Explorer Eddie Bauer adds leather upholstery; 8-way-power seat for the driver; wood-grain interior accents; overhead console; automatic headlights; trip computer with four-line message center; auto-dimming rearview mirror; illuminated visor vanity mirrors; keyless entry keypad; fixed running boards; and painted aluminum wheels with 245/65R17 all-season tires. Optional is a Convenience Package that includes leather upholstery, dual-zone automatic climate control, universal garage door opener, driver's seat memory, heated mirrors, power adjustable pedals, and six-way power adjustable front passenger seat.
Ford Explorer Limited adds heated exterior mirrors; unique interior wood-grain accents; dual-zone electronic climate control; Audiophile AM/FM audio with six-disc in-dash CD changer, MP3 playback and subwoofer; rear air conditioning; unique floor console; heated seats; leather-wrapped steering-wheel with cruise and audio controls; a third-row 50/50 split manual-folding seat; Homelink universal garage door opener; power-adjustable pedals; and machined-aluminum wheels with 245/65R18 all-season tires.
Seating choices include a manually folding third-row seat on XLT and Eddie Bauer, standard on Limited. A power-folding third row is available on Eddie Bauer and Limited. A four-bucket-seat configuration, with second-row captain's chairs, is available on Limited models. The third-row seat comes standard on the Limited, but can be deleted for credit, providing a flatter cargo floor.

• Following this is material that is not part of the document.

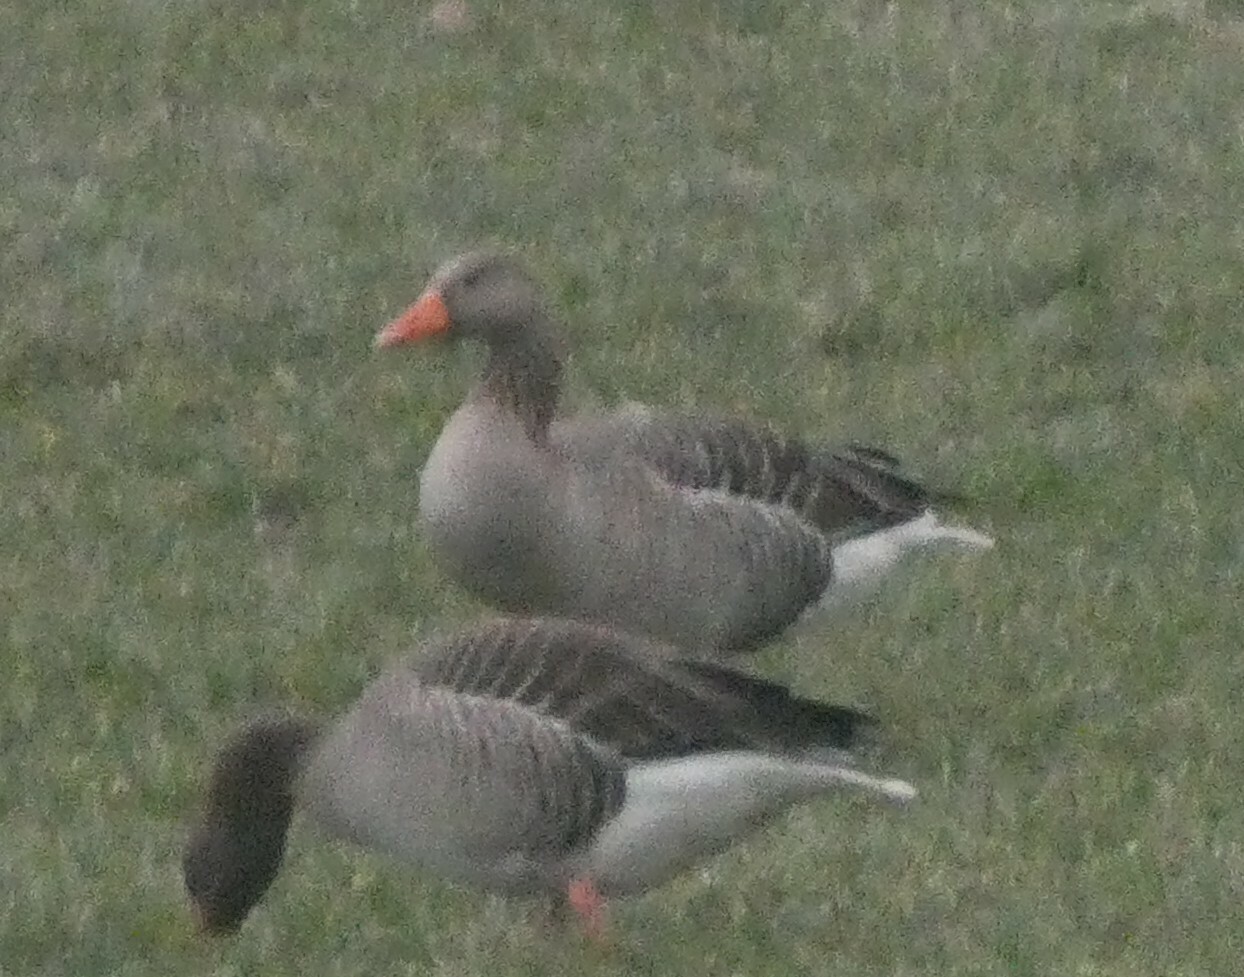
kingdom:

Safety features standard on all Explorers are dual-stage front airbags; seat-mounted, torso-protecting side-impact airbags; head-protecting curtain side airbags with a rollover sensor; anti-lock brakes with brake assist and electronic brake-force distribution; tire-pressure monitor; traction control; and Ford's AdvanceTrac anti-skid control with the same roll stability control system used by Volvo and Land Rover. It intervenes with throttle and brakes when the computer senses an impending tip over. Rear obstacle detection is standard on Limited, optional otherwise.